Value Investor's Verdict
Core Scientific is a speculative infrastructure play masquerading as a data center company. It fails every single criterion in the Buffett/Munger/Graham/Klarman framework:
- No moat
- No profitability
- No equity
- No pricing power
- No diversified customer base
- No margin of safety
- Extreme leverage
- Extreme volatility
- Management enrichment via SBC
- Bankruptcy history
This is not an investment. It is a speculation on AI infrastructure demand.

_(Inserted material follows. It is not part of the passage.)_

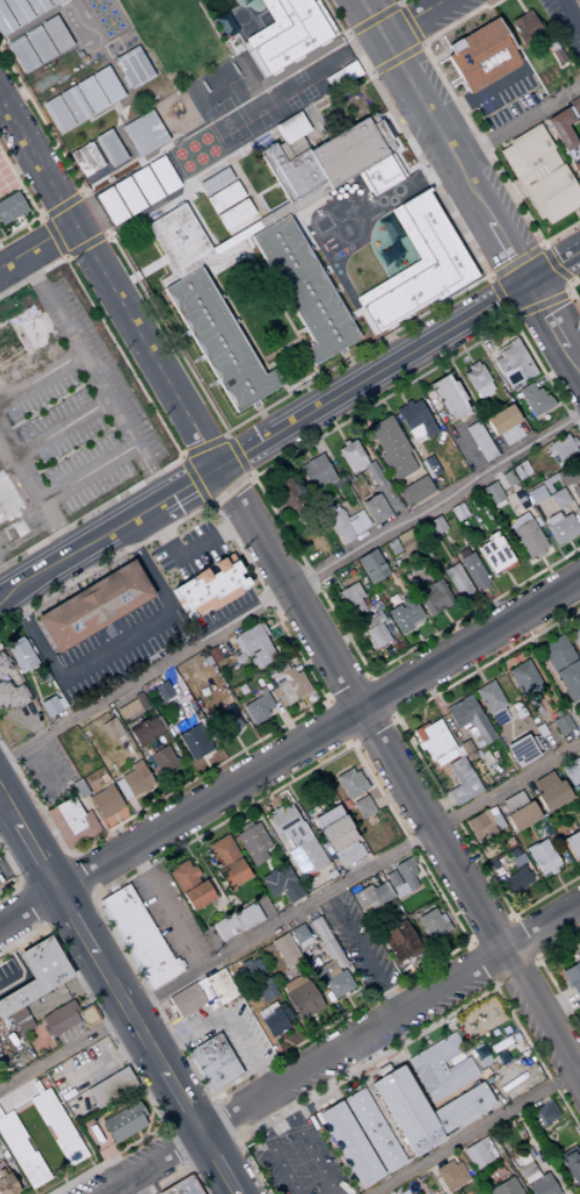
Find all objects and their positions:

That said, Aschenbrenner's thesis is not irrational -- it is simply a different investment philosophy. He is making a concentrated bet that (a) AGI is coming within 5-10 years, (b) compute demand will be insatiable, and (c) power-connected data center sites are the bottleneck. If he is right about all three, CORZ could be worth multiples of today's price. If any of those assumptions falter, the stock could easily revisit the single digits.
8. Recommendation
Recommendation: REJECT for value investing portfolio
| Criterion | Assessment |
|---|---|
| Quality | F -- No profitability, negative equity, bankruptcy history |
| Moat | F -- Commoditized infrastructure, no pricing power |
| Financial Strength | D -- $533M liquidity vs $1.06B debt, burning cash |
| Management | C -- Capable operator but excessive SBC, low insider ownership |
| Valuation | D -- 18.3x EV/Revenue for an unprofitable company with no moat |
| Risk Profile | Extreme -- Beta 6.9, 100% customer concentration, capital dependent |
For investors with high risk tolerance who believe in the AI infrastructure supercycle: The stock is interesting at $12-14 as a speculative position (5% or less of portfolio). At $15.79, it is fully valued for the base case scenario.
Entry prices (for speculative purposes only):
- Accumulate: $12 (implies ~$4B market cap, ~10x 2028E colocation revenue)
- Strong Buy: $9 (implies ~$3B market cap, significant margin of safety)
Disclaimer: This analysis is for educational purposes only and does not constitute investment advice. Core Scientific has a complex financial situation with non-cash items that distort standard metrics. Investors should consult the company's SEC filings directly before making investment decisions.